Da parte loro i gruppi politici – e il diritto – per i quali l’uso o la minaccia della coercizione fisica sono indispensabili, hanno bisogno dei mezzi prodotti dalla tecnica: e così la democrazia  è costretta  a subordinare il proprio scopo alla tecnica: ossia  ad assumere come scopo il funzionamento ottimale  della tecnica, e dunque, a non essere più democrazia (giacché  un qualsiasi agire è ciò  che esso è in forza dello scopo a cui esso è ordinato).

In breve, lo sviluppo indefinito della tecnica – da strumento che era – diviene scopo e del capitalismo e della democrazia politica. L’approdo conclusivo è nel governo dei tecnici (affine alla posizione già enunciata da Ugo Spirito in Critica della democrazia).

Questa tensione di sistema tra diritto (e quindi politica) ed economia trova nel Notariato il suo esempio emblematico. La sostanziale ambivalenza del termine Notaio ovvero la possibilità di assegnare esso sia alla categoria del diritto che alla categoria dell’economia ne opera una torsione concettuale nell’alternanza tra sistema regolante (diritto o economia) o sistema regolato (diritto o economia).

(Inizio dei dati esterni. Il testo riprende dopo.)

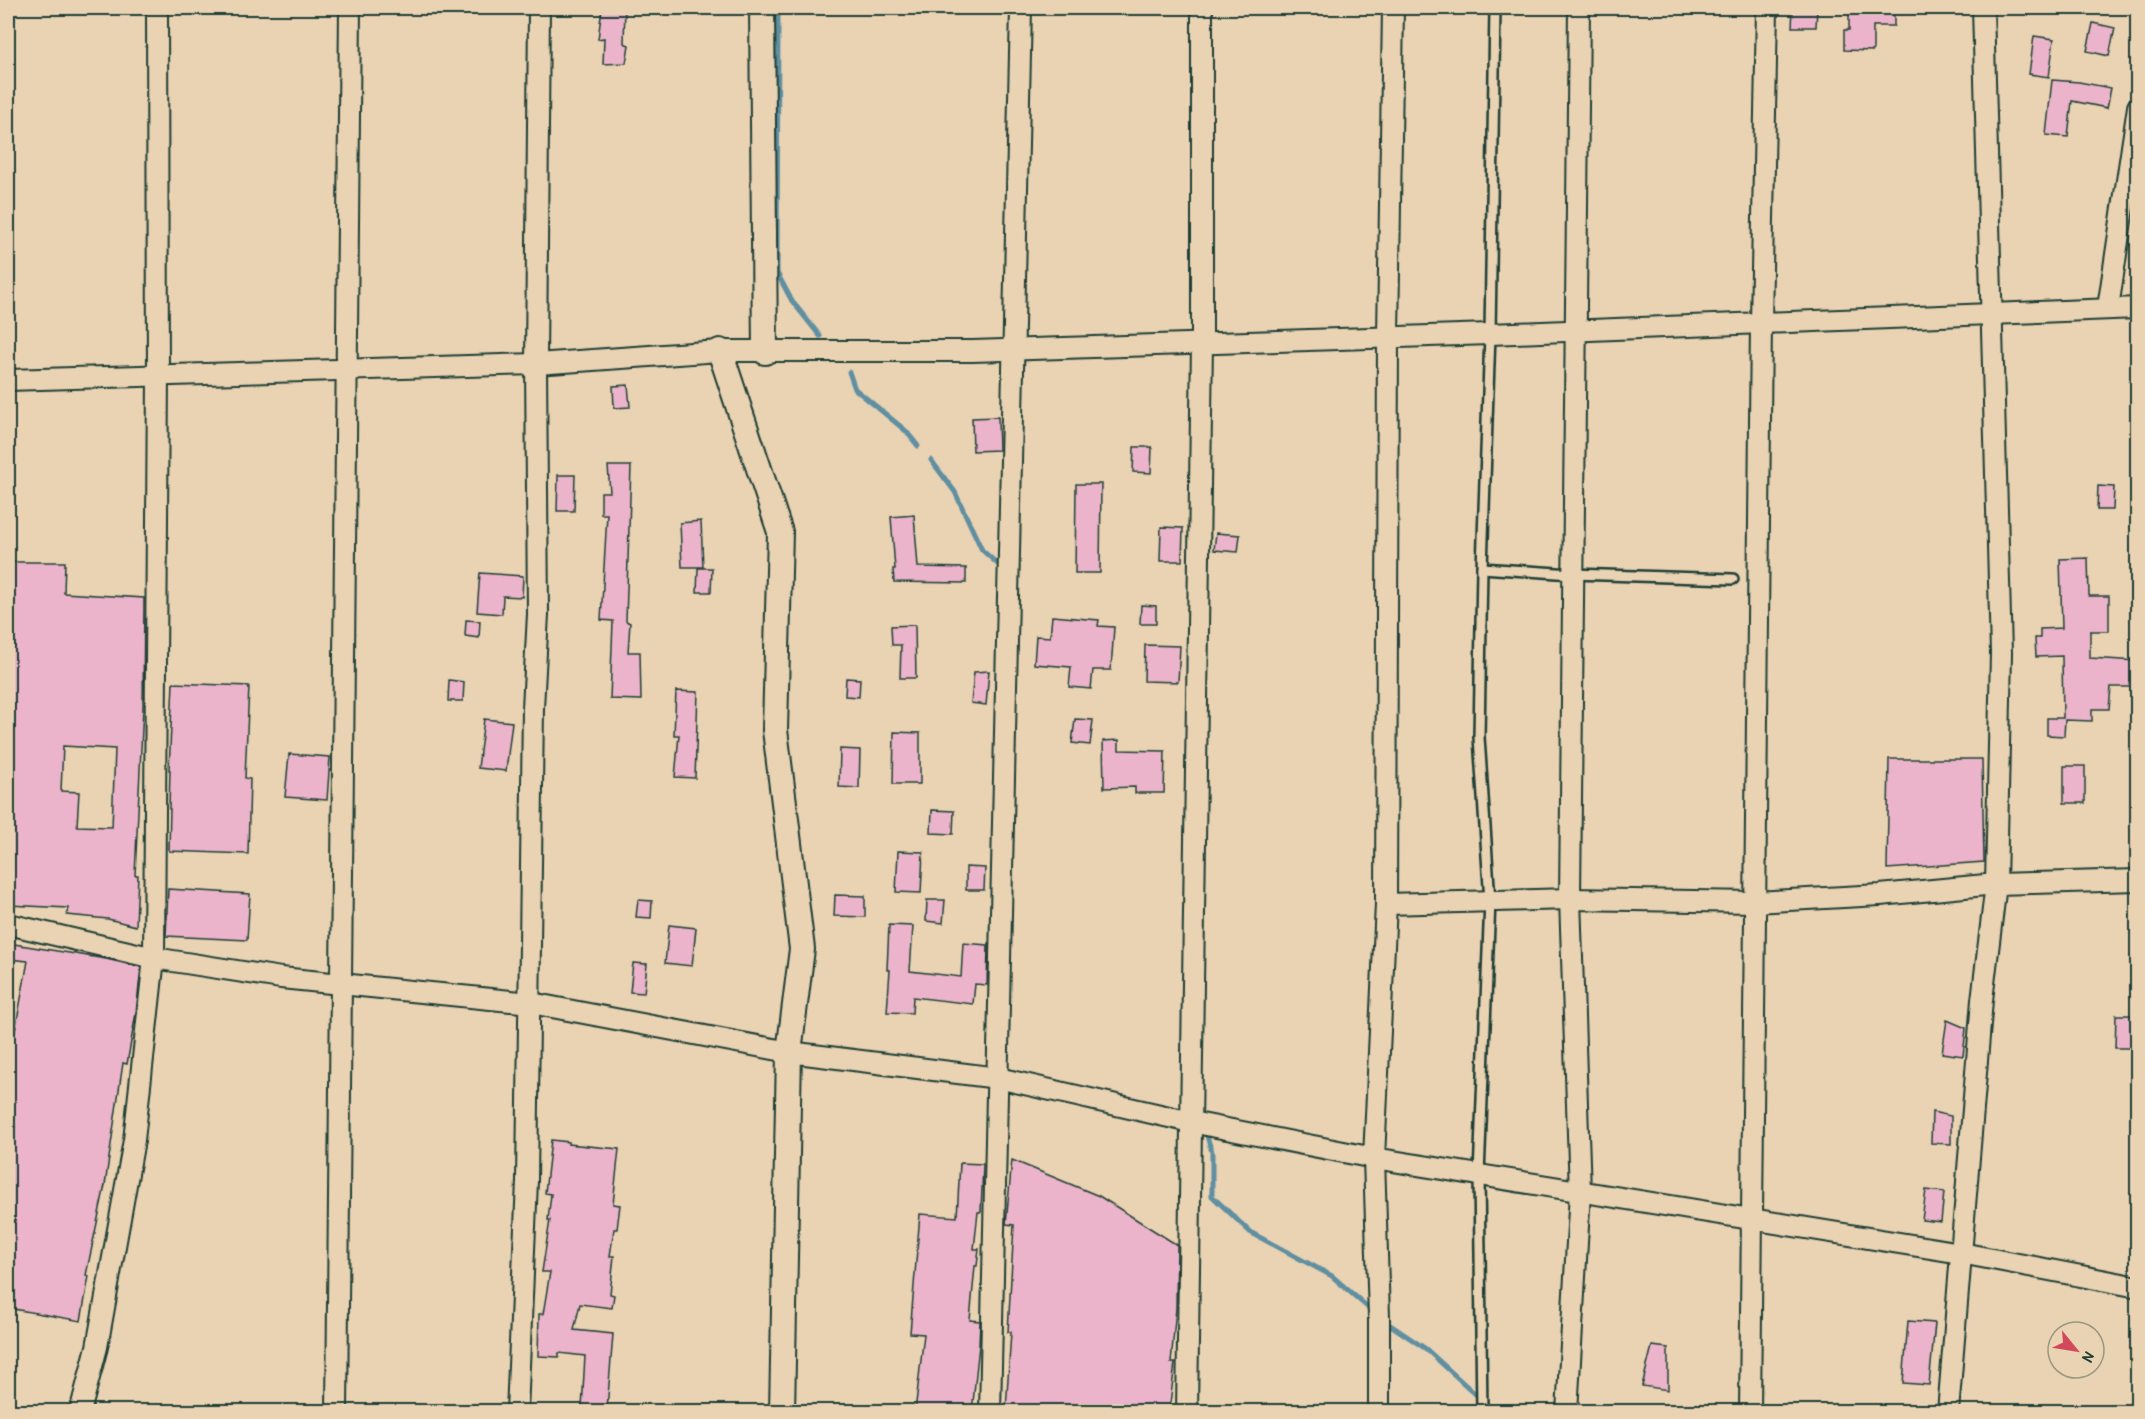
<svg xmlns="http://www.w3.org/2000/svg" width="2145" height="1419" font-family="'Patrick Hand',sans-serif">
  <rect width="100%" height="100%" fill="#ead3b3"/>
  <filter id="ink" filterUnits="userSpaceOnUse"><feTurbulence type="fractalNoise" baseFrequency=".0167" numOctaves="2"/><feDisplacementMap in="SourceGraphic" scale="12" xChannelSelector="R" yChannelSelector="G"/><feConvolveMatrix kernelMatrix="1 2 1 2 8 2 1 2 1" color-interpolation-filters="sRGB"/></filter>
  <g filter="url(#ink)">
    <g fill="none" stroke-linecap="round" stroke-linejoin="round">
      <!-- stream -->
      <g stroke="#5f8fa1" stroke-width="5">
        <path d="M778,8L777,273L792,301L820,336"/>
        <path d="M849,372L855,389L906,431L918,446"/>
        <path d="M931,460L955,492L982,550L1002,568"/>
        <path d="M1205,1130L1212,1152V1196L1250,1232L1332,1276L1373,1312"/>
        <path d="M1383,1320L1426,1349L1495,1412"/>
      </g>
    </g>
    <!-- building -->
    <g fill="#ebb4cb" stroke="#1f3d34" stroke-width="1.5" fill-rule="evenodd">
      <path d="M602,8H625L624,43L629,45L626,63L603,64L604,38L598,39Z"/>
      <path d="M1793,8H1817L1816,27H1792Z"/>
      <path d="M1849,8H1894V26H1873V51L1844,50V30H1849Z"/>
      <path d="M2093,23L2115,28L2109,56L2087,51Z"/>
      <path d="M2034,36L2054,39L2049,77L2029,74Z"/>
      <path d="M2052,80L2079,82L2111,88L2107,108L2072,101L2068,137L2046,135Z"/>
      <path d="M628,385L630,407L614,408L613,386Z"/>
      <path d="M998,417L999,450L973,451L972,418Z"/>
      <path d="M1134,447H1152L1151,473L1133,472Z"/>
      <path d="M608,466H631L626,621L630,623L628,652H640L641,700L610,699L613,621L601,620L607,514H601V492H610Z"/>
      <path d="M558,475H575L574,511H557Z"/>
      <path d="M1076,484H1101L1100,573H1075Z"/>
      <path d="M2098,486L2114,487L2113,510H2097Z"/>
      <path d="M914,515L918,567L966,568V583L894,582L893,569H895L891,517Z"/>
      <path d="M701,521L703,567H682L680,523Z"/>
      <path d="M1161,527L1183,528L1182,561H1160Z"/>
      <path d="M1216,533L1240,535L1238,552L1214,550Z"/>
      <path d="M2088,558L2089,596H2109V631H2090V658L2138,661V687H2111L2109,709H2092V721L2065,720L2064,736L2047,735V718H2063L2062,656L2036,657L2035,638H2040V629L2062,628L2060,559Z"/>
      <path d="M8,562H65L64,593L144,598L143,707L135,875H138L136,926L108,919L67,915L68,908L8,905ZM63,746L115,749L112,827L77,826L79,792L61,791Z"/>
      <path d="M698,568H712L711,592H697Z"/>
      <path d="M480,573L523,576L522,597L503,596L502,614L477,612Z"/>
      <path d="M1141,605L1156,606V624H1140Z"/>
      <path d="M1052,616L1099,620L1098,626L1114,627L1111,670H1093L1091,689L1069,687L1071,667L1034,664L1036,636L1050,637Z"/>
      <path d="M466,620L480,621L479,638L465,636Z"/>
      <path d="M915,625L916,678H900L901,645H892L891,626Z"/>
      <path d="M1145,645L1180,646L1178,682L1144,681Z"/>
      <path d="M989,671L986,705L971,703L974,672Z"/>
      <path d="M846,678L860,679L859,697L845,696Z"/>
      <path d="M449,680L464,682L463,701H448Z"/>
      <path d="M173,683L249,686L245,778L250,779L248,854L169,851L170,809H169L170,770H169Z"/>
      <path d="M676,691L698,692L695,778L675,777L679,735H674Z"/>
      <path d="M484,719L512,722L506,771L478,768Z"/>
      <path d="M1075,719L1093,720L1090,745L1072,743Z"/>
      <path d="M894,732L920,733V784H893Z"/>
      <path d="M1119,740V750L1165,751L1164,793H1135V787L1104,788L1103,741Z"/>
      <path d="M840,749L860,750L859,788L839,787Z"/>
      <path d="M289,754L330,757L327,800L285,797Z"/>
      <path d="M1889,759H1982L1984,862L1887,869Z"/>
      <rect x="2064" y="766" width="21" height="37"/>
      <path d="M932,810L954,811L953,834L931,833Z"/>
      <path d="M898,851L923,852L921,893L896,892Z"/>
      <path d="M966,867L985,868L984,890H966Z"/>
      <path d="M168,889L250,894L247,940L166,936Z"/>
      <path d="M835,895L865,896V917L834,916Z"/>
      <path d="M638,900L652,901L651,918L636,917Z"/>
      <path d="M927,900H945L943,923L926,921Z"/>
      <path d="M669,925L696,928L692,966L665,963Z"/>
      <path d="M889,925L913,926L910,971L961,977L963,943L988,945L987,985L975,984L973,1004L913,997L912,1013L887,1012L890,970H887Z"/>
      <path d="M8,943L106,959L141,967L136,1013L127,1064L123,1063L105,1185L86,1275L89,1276L81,1321L8,1308V1063H9L28,961L8,959Z"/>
      <path d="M633,963L647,964L644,993L630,992Z"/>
      <path d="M2116,1015H2138V1048H2115Z"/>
      <path d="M1947,1020L1966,1028L1963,1056L1942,1053Z"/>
      <path d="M1932,1112L1951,1116V1144L1931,1143Z"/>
      <path d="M551,1140L569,1142L568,1144L619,1149L613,1204L620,1205L617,1229H614L610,1256H614L610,1294L614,1295L612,1308L580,1304L574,1330L613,1334L607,1409L582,1408L585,1356L559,1353V1357L538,1356L539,1314H543L550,1272H542L550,1220H548L551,1194L545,1193Z"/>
      <path d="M1012,1160L1099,1196L1177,1245L1176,1308L1171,1363H1175L1169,1412H1032L1006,1410L1011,1332H1008L1014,1225L1006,1224Z"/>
      <path d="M960,1163L983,1164L981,1212H978L974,1249H979L977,1266H975L970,1320L980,1321L979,1345L972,1412H915L924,1334L910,1333L920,1214L957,1217Z"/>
      <path d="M1926,1190L1944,1192L1941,1222L1922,1220Z"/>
      <path d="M1908,1321L1935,1323L1929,1385L1903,1383Z"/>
      <path d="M1652,1346L1668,1348V1390L1642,1386Z"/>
    </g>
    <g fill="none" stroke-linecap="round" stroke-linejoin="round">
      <defs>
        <g id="service">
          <path d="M1482,568L1572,574L1733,579"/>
          <path d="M1482,1412L1479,1175L1490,901L1479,737L1482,568L1490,334L1495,8"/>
        </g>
        <g id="minor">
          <path d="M2108,308L2138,107"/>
          <path d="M8,380L536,364L720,351H973L1490,334L2138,308"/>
          <path d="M1386,904L1570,899L1755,902L1880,895L1996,884L2138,880"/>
          <path d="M8,924L154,958L281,978L531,1003L789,1052L998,1078L1191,1122L1374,1158L1961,1253L2138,1287"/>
          <path d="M80,1412L97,1347L134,1140L154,958L158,375L157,8"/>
          <path d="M337,1412L350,8"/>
          <path d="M517,1412L527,1181L533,708L538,614L536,364L539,8"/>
          <path d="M990,1412L1021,8"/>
          <path d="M1187,1412L1202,343V8"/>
          <path d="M1379,1412V1317L1374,1158L1386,904L1388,336L1393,8"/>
          <path d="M1567,1412L1580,1192L1570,899L1579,8"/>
          <path d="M1750,1412L1761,323L1767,8"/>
          <path d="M1948,1412L1982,1000L1996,884L2001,653L1983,8"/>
        </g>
        <g id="tertiary">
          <path d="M762,8L765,352"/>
          <path d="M720,351L780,532L775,730L802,949L789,1052L782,1412"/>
        </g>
      </defs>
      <!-- service casing -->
      <use href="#service" stroke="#1f3d34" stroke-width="14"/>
      <!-- minor casing -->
      <use href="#minor" stroke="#1f3d34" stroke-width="24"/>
      <!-- tertiary casing -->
      <use href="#tertiary" stroke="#1f3d34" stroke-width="28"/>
      <!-- service -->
      <use href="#service" stroke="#ead3b3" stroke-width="9"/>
      <!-- minor -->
      <use href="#minor" stroke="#ead3b3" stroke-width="20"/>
      <!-- tertiary -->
      <use href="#tertiary" stroke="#ead3b3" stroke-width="24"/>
    </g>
  </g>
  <!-- margin -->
  <rect width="2145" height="1419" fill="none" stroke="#ead3b3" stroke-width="30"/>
  <rect x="15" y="15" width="2115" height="1389" fill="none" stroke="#1f3d34" stroke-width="2" filter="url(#ink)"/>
  <!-- north arrow -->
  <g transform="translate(2076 1350) rotate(120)"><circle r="28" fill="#ead3b3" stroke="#999780" stroke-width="1.5"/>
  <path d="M0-4.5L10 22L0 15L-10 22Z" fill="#d1495b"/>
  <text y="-9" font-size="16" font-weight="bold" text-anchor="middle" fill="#1f3d34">N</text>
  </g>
</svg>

In questo particolare momento storico la debolezza del sistema democratico rappresentativo e la sua sostituzione (sia pure con i caratteri delle temporaneità e della eccezionalità) con un sistema di governo dominata  dal tecnicismo (e cioè dalla presunta competenza specialistica) comporta la sottoposizione ai due processi che Bauman nell’opera citata definisce di  taylorizzazione e fordizzazione.

L’effetto combinato dei due processi di taylorizzazione e fordizzazione è la creazione di una sovrastruttura  decisionale specializzata  al di sopra del livello dell’effettiva esecuzione dei compiti, associata all’esclusione degli esecutori da tutte le decisioni in cui è richiesta una competenza. Da qui l’insofferenza della tecnocrazia (e di quella parte della politica ancella dell’economia) verso le professioni in genere (in quanto portatrici di un sapere specialistico connotato da forte autorità sociale) e del Notariato in particolare.

Del Notariato e del Notaio in particolare in quanto quest’ultimo presenta nella sua ambivalenza gli stessi principi che l’economia deve abbattere nella politica:
– territorialità come carattere fisionomico;
– punto di differenziazione tra regola e regolato: ossia tra diritto, da un lato, e capitalismo ed economia dall’altro.

Infatti come bene ha chiarito Giuseppe Celeste (Riflessioni sull’imparzialità del Notaio) la figura del Notaio è posta a tutela dei diritti del cittadino ed in particolare del diritto del contraente più debole e del diritto dei terzi a non essere giudicati dall’attività delle parti.

Accanto alla tutela dei diritti dei singoli, secondo Celeste, al Notaio è demandata anche la cura di interessi superiori connessi al rispetto della legalità e della certezza del diritto, alla sicurezza ed efficacia della contrattazione  e all’eguaglianza delle parti.

Ora il prevalere dell’economia che fa della a-territorialità e della de-responsabilizzazione giuridica sul piano locale (piano locale su cui operano i soggetti passivi: lavoratori e consumatori) non riesce a rendere assimilabile il Notariato ed il Notaio alle proprie categorie (o per lo meno con molta più difficoltà rispetto ad altre professioni).